I’ve been traveling for almost two decades and watched air travel change dramatically. Points and miles are everywhere, low-cost carriers have grown, and mergers have reduced the number of big competitors. Over the past ten years ticket prices have climbed and often feel arbitrary. Here’s a clear look at why airfare is so expensive now.
Fewer competitors, less price pressure
Mergers and bankruptcies have thinned competition on many routes. In the U.S., American, Delta, and United dominate; Canada is led by WestJet and Air Canada; in Europe a few large groups control much of the market even though budget airlines help on some routes. When fewer carriers serve a route, there’s less incentive to undercut each other, which tends to keep fares higher.
Higher fuel, taxes, and fees
Jet fuel is far costlier than it was a decade ago. For context, fuel averaged about $1.37 per gallon in 2017 and roughly $6.49 per gallon by 2024, and airlines ultimately pass much of that onto passengers. Airports and governments also add taxes and security or infrastructure fees, which can be a sizable slice of the ticket, particularly on international flights.
Less capacity, fuller planes
Airlines trimmed routes and frequencies after the 2008 recession to cut losses, and COVID accelerated capacity reductions: older planes were parked, staff were furloughed, and many carriers haven’t fully restored pre-pandemic schedules. Fewer flights plus rebounding demand means planes are fuller, and fuller planes let airlines get more revenue per departure—another reason fares stay up.
How airlines set prices
Airlines don’t use a fixed price list. They combine competitive conditions, available seats, demand, and fuel costs into dynamic pricing systems powered by algorithms and historical data. These systems factor in past booking curves, current sales pace, nearby events, weather, competitor moves, and aggregated search and booking signals. Prices often change in real time because the software continuously recalculates optimal fares.

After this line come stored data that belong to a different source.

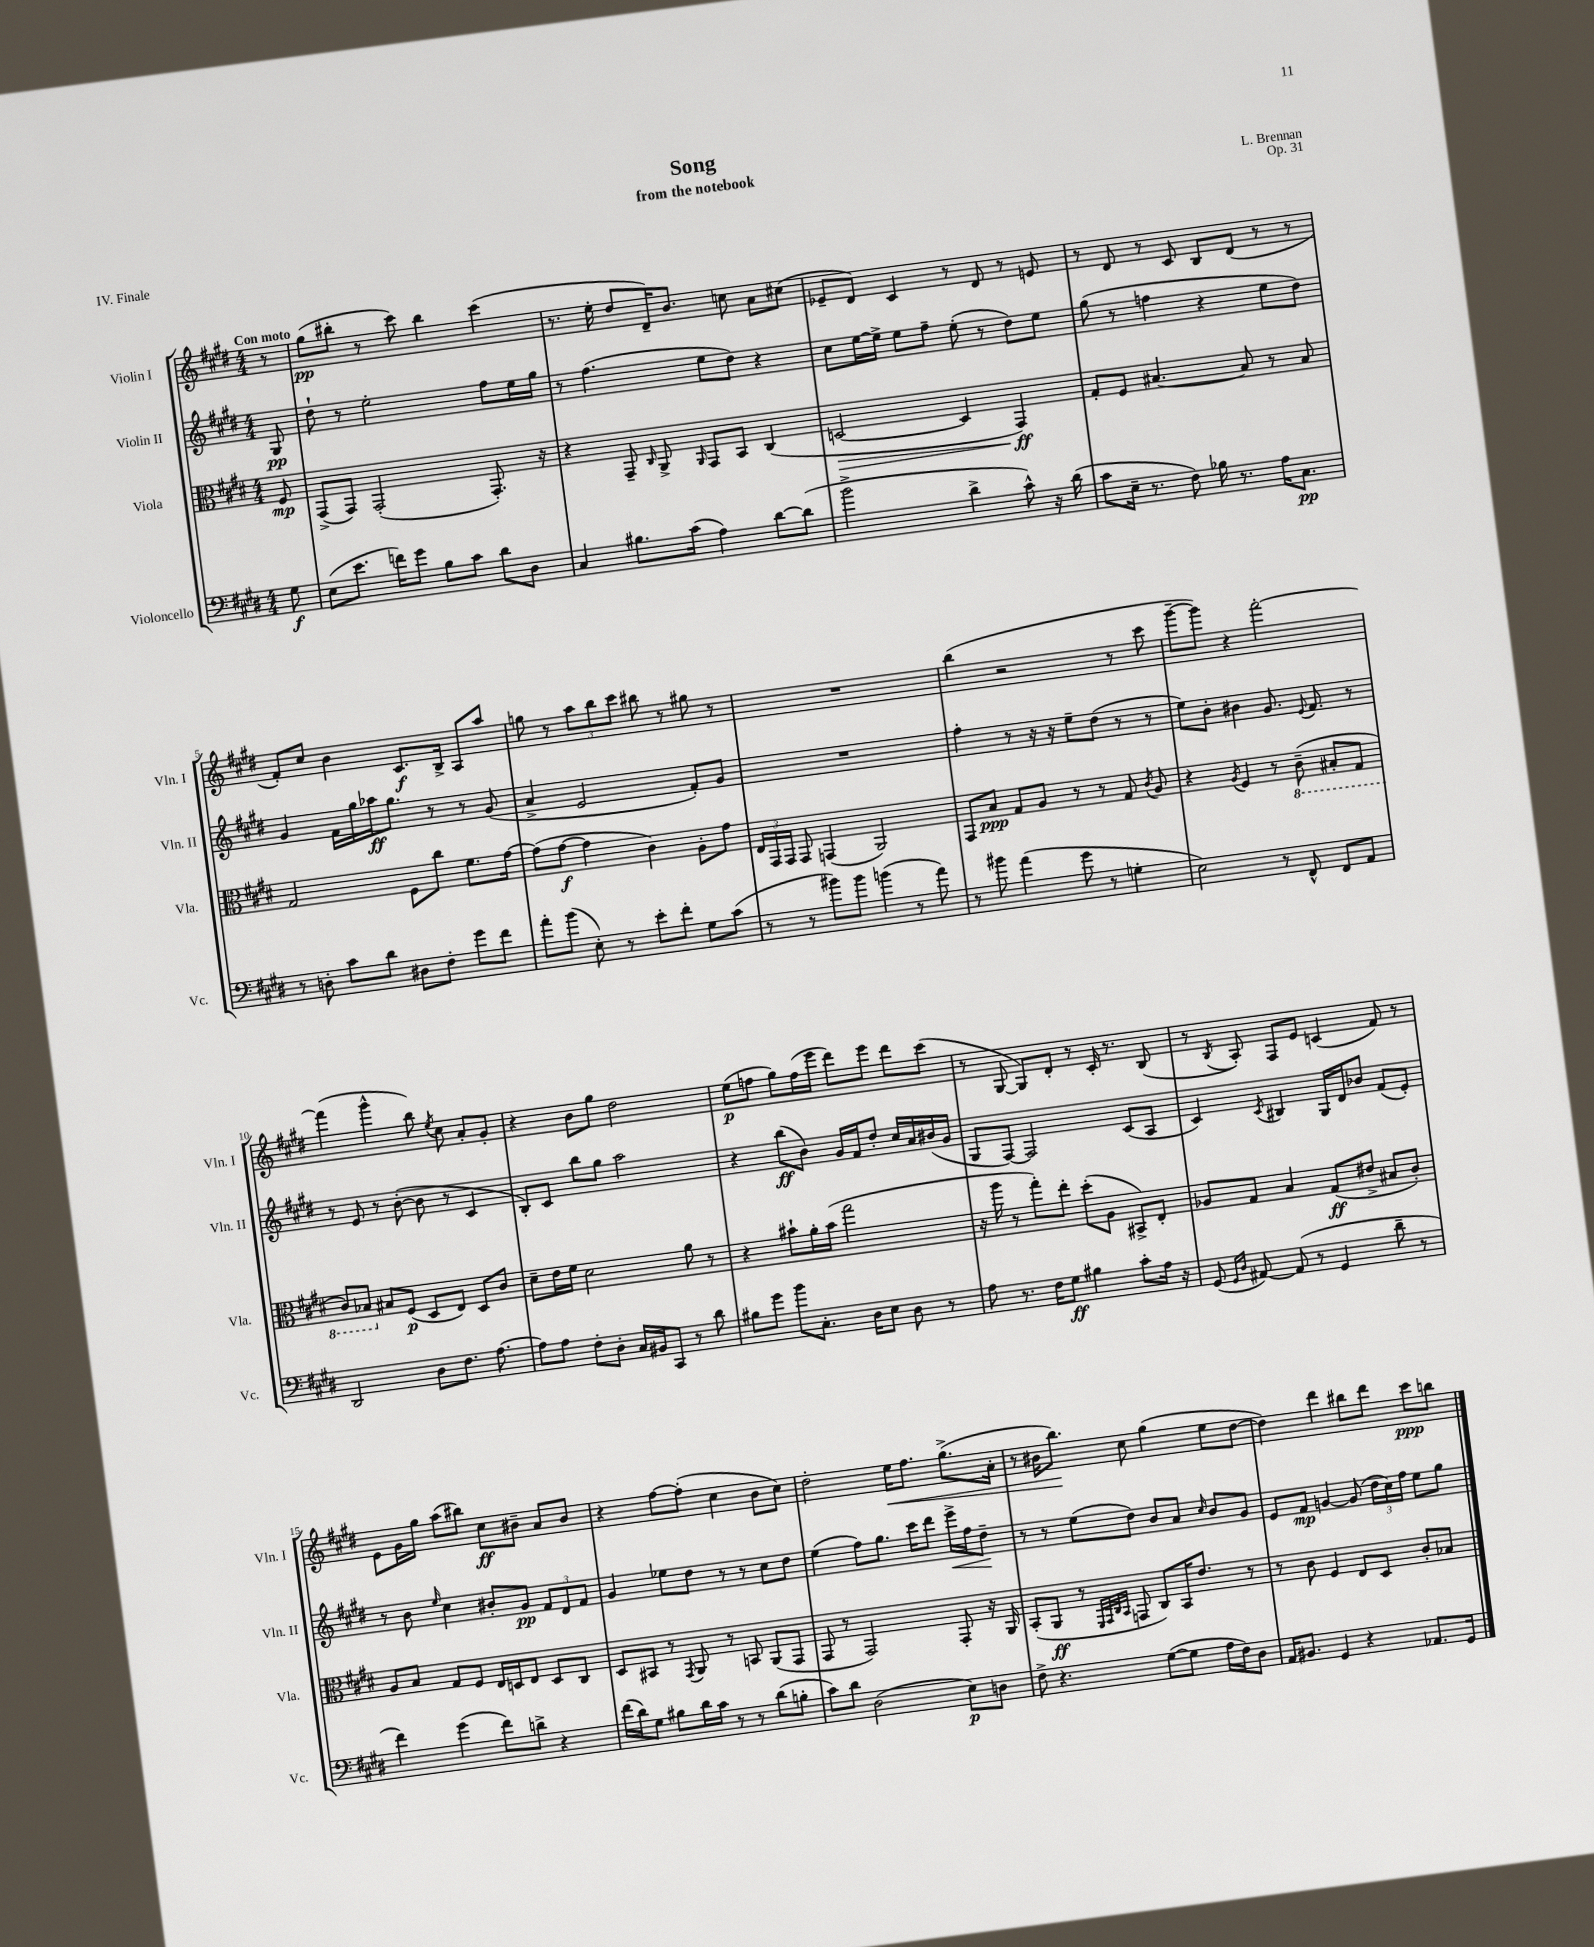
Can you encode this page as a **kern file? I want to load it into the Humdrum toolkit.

**kern	**dynam	**kern	**dynam	**kern	**dynam	**kern	**dynam
*part4	*part4	*part3	*part3	*part2	*part2	*part1	*part1
*staff4	*staff4	*staff3	*staff3	*staff2	*staff2	*staff1	*staff1
*I"Violoncello	*	*I"Viola	*	*I"Violin II	*	*I"Violin I	*
*I'Vc.	*	*I'Vla.	*	*I'Vln. II	*	*I'Vln. I	*
*clefF4	*	*clefC3	*	*clefG2	*	*clefG2	*
*k[f#c#g#d#]	*	*k[f#c#g#d#]	*	*k[f#c#g#d#]	*	*k[f#c#g#d#]	*
*M4/4	*	*M4/4	*	*M4/4	*	*M4/4	*
=	=	=	=	=	=	=	=
!	!	!	!	!	!	!LO:TX:a:B:t=Con moto	!
8G#\	f	8F#/	mp	8G#/	pp	8r	.
=1	=1	=1	=1	=1	=1	=1	=1
(8E\L	.	(8GG#^/L	.	8dd#`\	.	(8gg#\L	pp
8.e\J	.	8GG#/J)	.	8r	.	8bb#X'\J	.
.	.	(2GG#'/	.	2ee'\	.	8r	.
16fn\KL)	.	.	.	.	.	.	.
8g#\J	.	.	.	.	.	8ccc#\)	.
8B\L	.	.	.	.	.	4bb#\	.
8c#\J	.	.	.	.	.	.	.
8d#\L	.	8.GG#'/)	.	8ff#\L	.	(4ccc#\	.
8D#\J	.	.	.	16ee\L	.	.	.
.	.	16r	.	16gg#\JJ	.	.	.
=2	=2	=2	=2	=2	=2	=2	=2
4C#/	.	4r	.	8r	.	8.r	.
.	.	.	.	(4.ff#\	.	.	.
.	.	.	.	.	.	16ee'\	.
8.B#X\L	.	8GG#~/	.	.	.	8dd#/L	.
.	.	16qqC#/	.	.	.	.	.
.	.	8AA^/	.	.	.	16d#~/K)	.
(16c#\Jk	.	.	.	.	.	8.b/J	.
.	.	16qqAA/	.	.	.	.	.
4A\)	.	8GG#/L	.	8ee\L	.	.	.
.	.	8BB/J	.	8dd#\J)	.	8ccn\	.
[8d#\L	.	(4C#/	.	4r	.	8a\L	.
(8d#\J]	.	.	.	.	.	(8cc#X\J	.
=3	=3	=3	=3	=3	=3	=3	=3
!	!	!	!LO:HP:b	!	!	!	!
2b^\	.	[2Dn/	>	8cc#\L	.	8e-X~/L	.
.	.	.	.	[16ee\L	.	8d#/J)	.
.	.	.	.	16ee^\JJ]	.	.	.
.	.	.	.	8ee\L	.	4c#/	.
.	.	.	.	8ff#~\J	.	.	.
4d#^\	.	4D/]	.	(8ee'\	.	8r	.
.	.	.	.	8r	.	8d#/	.
8c#^^\)	.	4GG#/)	ff	8dd#\L)	.	8r	.
16r	.	.	.	8ee\J	.	8en/	.
(16d#\	.	.	.	.	.	.	.
.	.	.	]	.	.	.	.
=4	=4	=4	=4	=4	=4	=4	=4
8c#\L	.	8G#'/L	.	(8gg#\	.	8r	.
16E~\Jk	.	8F#/J	.	8r	.	8d#/	.
8.r	.	.	.	.	.	.	.
.	.	[4.B#X/	.	4ffn\	.	8r	.
8F#\)	.	.	.	.	.	8c#/	.
16B-X\	.	.	.	4r	.	8B/L	.
8.r	.	.	.	.	.	.	.
.	.	8B#/]	.	.	.	(8d#/J	.
16A\KL	.	8r	.	8ee\L	.	8r	.
8.C#\J	pp	.	.	.	.	.	.
.	.	8B#/	.	8dd#\J)	.	8r	.
!!LO:LB:g=z
=5	=5	=5	=5	=5	=5	=5	=5
8r	.	2G#/	.	4g#/	.	8f#'/L)	.
8Dn'\	.	.	.	.	.	8cc#/J	.
8c#\L	.	.	.	16f#\LL	.	4b\	.
.	.	.	.	16gg#\	.	.	.
8d#\J	.	.	.	16aa-X\J	ff	.	.
.	.	.	.	8.gg#\J	.	.	.
8D#X\L	.	8F#\L	.	.	.	8.c#/L	f
8F#'\J	.	8cc#\J	.	8r	.	.	.
.	.	.	.	.	.	16B^/Jk	.
8g#\L	.	8.f#\L	.	8r	.	8A/L	.
8f#\J	.	.	.	(8g#/	.	8aa/J	.
.	.	[16g#\Jk	.	.	.	.	.
=6	=6	=6	=6	=6	=6	=6	=6
8a'\L	.	(8g#\L]	.	4a^/	.	8ggn\	.
(8b\J	.	[8g#\J	f	.	.	8r	.
8E'\)	.	4g#\]	.	2e/	.	12aa\L	.
.	.	.	.	.	.	12bb\	.
8r	.	.	.	.	.	.	.
.	.	.	.	.	.	12ccc#\J	.
8e'\L	.	4c#\)	.	.	.	8bb#X\	.
8f#'\J	.	.	.	.	.	8r	.
8G#\L	.	8A'\L	.	8f#'/L)	.	8gg#X\	.
(8c#\J	.	8g#\J	.	8g#/J	.	8r	.
=7	=7	=7	=7	=7	=7	=7	=7
8r	.	24E/LL	.	1r	.	1r	.
.	.	24GG#/	.	.	.	.	.
.	.	24GG#/JJ	.	.	.	.	.
8r	.	8GG#/	.	.	.	.	.
8b#X\L)	.	(4GGn/	.	.	.	.	.
8b#\J	.	.	.	.	.	.	.
(4bn\	.	2AA/)	.	.	.	.	.
8r	.	.	.	.	.	.	.
8a\)	.	.	.	.	.	.	.
=8	=8	=8	=8	=8	=8	=8	=8
8r	.	8GG#/L	.	4ff#'\	.	(4bb\	.
8b#X\	.	8B/J	ppp	.	.	.	.
(4a\	.	8G#/L	.	8r	.	2r	.
.	.	8A/J	.	16r	.	.	.
.	.	.	.	16r	.	.	.
8g#\	.	8r	.	8ee~\L	.	.	.
8r	.	8r	.	(8dd#\J	.	.	.
4Gn'\	.	8G#/	.	8r	.	8r	.
.	.	8qc#/	.	.	.	.	.
.	.	8A/	.	8r	.	8ccc#\	.
=9	=9	=9	=9	=9	=9	=9	=9
2E\)	.	4r	.	8ee\L)	.	[8ggg#~\L	.
.	.	.	.	8b'\J	.	8ggg#\J])	.
.	.	8qA/	.	.	.	.	.
.	.	4F#/	.	4b#X\	.	4r	.
8r	.	8r	.	8.g#/	.	[2fff#'\	.
*	*	*8ba	*	*	*	*	*
8FF#^^/	.	(8C#~\	.	.	.	.	.
.	.	.	.	8qqe/	.	.	.
.	.	.	.	8.f#/	.	.	.
8FF#/L	.	8BB#X'/L	.	.	.	.	.
8AA/J	.	8GG#/J	.	8r	.	.	.
!!LO:LB:g=z
=10	=10	=10	=10	=10	=10	=10	=10
2DD#/	.	8C#/L)	.	8r	.	(4fff#\]	.
.	.	8BB-X/J	.	8e/	.	.	.
*	*	*X8ba	*	*	*	*	*
.	.	8B#X/L	.	8r	.	4ggg#^^\	.
.	.	(8F#/J	p	([8b'\	.	.	.
8D#\L	.	8D#/L	.	8b\]	.	8bb\)	.
.	.	.	.	.	.	8qee/	.
8.F#\J	.	8E/J)	.	8r	.	8cc#\	.
.	.	8D#/L	.	4c#/	.	8a'/L	.
[8.A\	.	.	.	.	.	.	.
.	.	8c#/J	.	.	.	8g#'/J	.
=11	=11	=11	=11	=11	=11	=11	=11
8A\L]	.	8d#~\L	.	8B'/L)	.	4r	.
8A\J	.	16e\L	.	8c#/J	.	.	.
.	.	16f#\JJ	.	.	.	.	.
8F#'\L	.	2d#\	.	8bb\L	.	8b\L	.
8D#'\J	.	.	.	8gg#\J	.	8gg#\J	.
16C#/LL	.	.	.	2aa\	.	2dd#\	.
16BB#X/J	.	.	.	.	.	.	.
8CC#/J	.	.	.	.	.	.	.
8r	.	8a\	.	.	.	.	.
8d#\	.	8r	.	.	.	.	.
=12	=12	=12	=12	=12	=12	=12	=12
8B#X\L	.	4r	.	4r	.	(8ee\L	p
8g#\J	.	.	.	.	.	8ffn\J	.
8b\L	.	8b#X`\L	.	(8bb\L	ff	8gg#\L)	.
8.C#'\J	.	16a'\L	.	8b\J)	.	(16ff\L	.
.	.	(16b#\JJ	.	.	.	16eee\JJ	.
.	.	2gg#\	.	16g#/LL	.	8ddd#\L)	.
16D#\KL	.	.	.	16f#/J	.	.	.
8E\J	.	.	.	8dd#'/J	.	8eee\J	.
8D#\	.	.	.	16cc#/LL	.	8ddd#\L	.
.	.	.	.	16a/	.	.	.
8r	.	.	.	(16b#X/	.	(8ccc#\J	.
.	.	.	.	16g#/JJ	.	.	.
=13	=13	=13	=13	=13	=13	=13	=13
8A\	.	16r	.	8G#/L	.	8r	.
.	.	16aa\	.	.	.	.	.
8.r	.	8r	.	[8F#/J)	.	[8G#/	.
.	.	8gg#'\L)	.	2F#/]	.	8G#/L])	.
16F#\KL	.	.	.	.	.	.	.
8G#\J	ff	8ee'\J	.	.	.	8d#'/J	.
4B#X\	.	(8dd#'\L	.	.	.	8r	.
.	.	8A\J	.	.	.	16c#'/	.
.	.	.	.	.	.	8.r	.
8c#'\L	.	8BB#X^/L)	.	(8c#/L	.	.	.
16A\Jk	.	8E'/J	.	8A/J	.	(8B/	.
16r	.	.	.	.	.	.	.
=14	=14	=14	=14	=14	=14	=14	=14
(8GG#/	.	8A-X/L	.	4c#/)	.	8r	.
16qqGG#/LL	.	.	.	.	.	.	.
16qqD#/JJ	.	.	.	.	.	8qB/	.
[8AA#X/)	.	8G#/J	.	.	.	8A'/)	.
.	.	.	.	8qc#/	.	.	.
(8AA#/]	.	4B/	.	4B#X/	.	8F#/L	.
8r	.	.	.	.	.	8e/J	.
4GG#/	.	(8G#/L	ff	16G#/LL	.	(4cn/	.
.	.	.	.	16d#/J	.	.	.
.	.	8e#X^/J	.	8b-X/J	.	.	.
8d#~\	.	8B#X/L	.	(8f#/L	.	8f#/)	.
8r	.	8c#'/J)	.	8e'/J)	.	8r	.
!!LO:LB:g=z
=15	=15	=15	=15	=15	=15	=15	=15
4f#\)	.	8A/L	.	8r	.	8e\L	.
.	.	8B/J	.	8b\	.	16g#\L	.
.	.	.	.	.	.	16gg#\JJ	.
.	.	.	.	16qqee/	.	.	.
(4g#\	.	8G#/L	.	4cc#\	.	(8aa\L	.
.	.	8F#/J	.	.	.	8bb#X\J)	.
8f#\L)	.	16E/LL	.	8b#X'/L	.	8cc#\L	ff
.	.	16Dn/J	.	.	.	.	.
8dn^\J	.	8E/J	.	8g#/J	pp	8b#X~\J	.
4r	.	8D/L	.	12f#/L	.	8a/L	.
.	.	.	.	12d#/	.	.	.
.	.	8C#/J	.	.	.	8b#/J	.
.	.	.	.	12f#/J	.	.	.
=16	=16	=16	=16	=16	=16	=16	=16
(16f#\LL	.	8D#/L	.	4g#/	.	4r	.
16d#\J)	.	.	.	.	.	.	.
8G#\J	.	8BB#X/J	.	.	.	.	.
8B#X\L	.	8r	.	8ee-X\L	.	[8ff#\L	.
.	.	8qGG#/	.	.	.	.	.
16d#\L	.	8AA/	.	8dd#\J	.	(8ff#'\J]	.
16c#\JJ	.	.	.	.	.	.	.
8r	.	8r	.	8r	.	4cc#\	.
8r	.	8BBn/	.	8r	.	.	.
(8d#\L	.	(8AA/L	.	8cc#\L	.	8b\L	.
8Bn'\J	.	8GG#/J	.	8dd#\J	.	8cc#\J)	.
=17	=17	=17	=17	=17	=17	=17	=17
8c#\L)	.	8GG#/	.	(4ee\	.	2dd#'\	.
8d#\J	.	8r	.	.	.	.	.
(2D#\	.	2GG#/)	.	8ff#\L)	.	.	.
.	.	.	.	8.gg#\J	.	.	.
!	!	!	!	!	!	!	!LO:HP:b
.	.	.	.	.	.	16ee\KL	<
.	.	.	.	16ccc#\KL	.	8.ff#\J	.
.	.	.	.	8ddd#\J	.	.	.
!	!	!	!	!	!LO:HP:b	!	!
8E\L)	p	8GG#'/	.	16eee^\LL	<	(8.gg#^\L	.
.	.	.	.	16ff#\J	.	.	.
8Dn\J	.	16r	.	8dd#~\J	.	.	.
.	.	16AA/	.	.	.	16a'\Jk	.
.	.	.	.	.	[	.	.
=18	=18	=18	=18	=18	=18	=18	=18
8F#^\	.	(8BB'/L	.	8r	.	8r	.
4.r	.	8AA/J	ff	8r	.	16b#X\KL	.
.	.	.	.	.	.	8.bb\J)	.
.	.	8r	.	(8ee\L	.	.	.
.	.	32qqFF#/LLL	.	.	.	.	.
.	.	32qqGG#/	.	.	.	.	.
.	.	32qqC#/	.	.	.	.	.
.	.	32qqBB/JJJ	.	.	.	.	.
.	.	8GGn/	.	8dd#\J)	.	8cc#\	[
([8G#\L	.	8C#/L)	.	8b/L	.	(4gg#\	.
8G#\J]	.	16BB/K	.	8a/J	.	.	.
.	.	8.e/J	.	.	.	.	.
.	.	.	.	16qqcc#/	.	.	.
16A\LL	.	.	.	8b/L	.	8ee\L	.
16F#\J)	.	.	.	.	.	.	.
8D#\J	.	8r	.	8g#/J	.	[8dd#\J	.
=19	=19	=19	=19	=19	=19	=19	=19
16AA/KL	.	8r	.	8e/L	.	4dd#\])	.
8.BB#X/J	.	.	.	.	.	.	.
.	.	8c#\	.	8f#/J	mp	.	.
4GG#/	.	4F#/	.	[4gn/	.	4ddd#\	.
4r	.	8E/L	.	(8g/]	.	8bb#X\L	.
.	.	8D#/J	.	24dd#\LL	.	8ddd#\J	.
.	.	.	.	24cc#\)	.	.	.
.	.	.	.	24ff#\JJ	.	.	.
8.AA-X/L	.	8c#'/L	.	8ee\L	.	8ccc#\L	ppp
.	.	8B-X/J	.	8gg#\J	.	8bbn\J	.
16GG#/Jk	.	.	.	.	.	.	.
==	==	==	==	==	==	==	==
*-	*-	*-	*-	*-	*-	*-	*-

That explains big swings in price: a fare might be low one day, spike the next, then fall again. When seats sell, the algorithm tightens availability of cheap fare classes and raises prices; when demand softens, lower fares reappear until inventory tightens again. Because airlines can’t add seats to a given flight, price is their primary lever to balance load and maximize revenue.
Are airlines tracking your browsing?
Not necessarily. Price changes are mostly reactions to aggregated booking patterns across many channels rather than personal tracking. Airlines do use a variety of sales data and sometimes tailor offers for frequent customers, but broad fare shifts usually come from supply-and-demand signals, not just the cookies on your browser.
Yield management in practice
A single domestic flight can have a dozen or more distinct fare buckets. If demand is weak, more cheap seats are released; as the flight fills, those buckets close and higher fares dominate. About three months before departure carriers start tightly managing the lowest fare classes using historical trends and real-time sales to decide whether to release or withhold rock-bottom fares.
How to avoid overpaying
Cheap tickets still exist, but finding them takes flexibility and a little strategy. Tips that help:
– Be flexible on dates and times. Red-eyes and midweek flights are usually cheaper.
– Book earlier for peak travel periods; low fares evaporate as departure approaches.
– Compare multiple search engines and check airline sites directly; some low-cost carriers won’t appear everywhere.
– Use points, miles, and travel credit cards to offset fares.
– Consider nearby airports and one-way combinations; mixing carriers or airports can lower costs.
The takeaway
Consistent rock-bottom fares are less common today. Consolidation, higher fuel prices, increased fees, and reduced flight capacity have pushed average ticket prices up. Still, by understanding how pricing works and staying flexible with dates, times, and airports, you can find deals and avoid paying peak fares.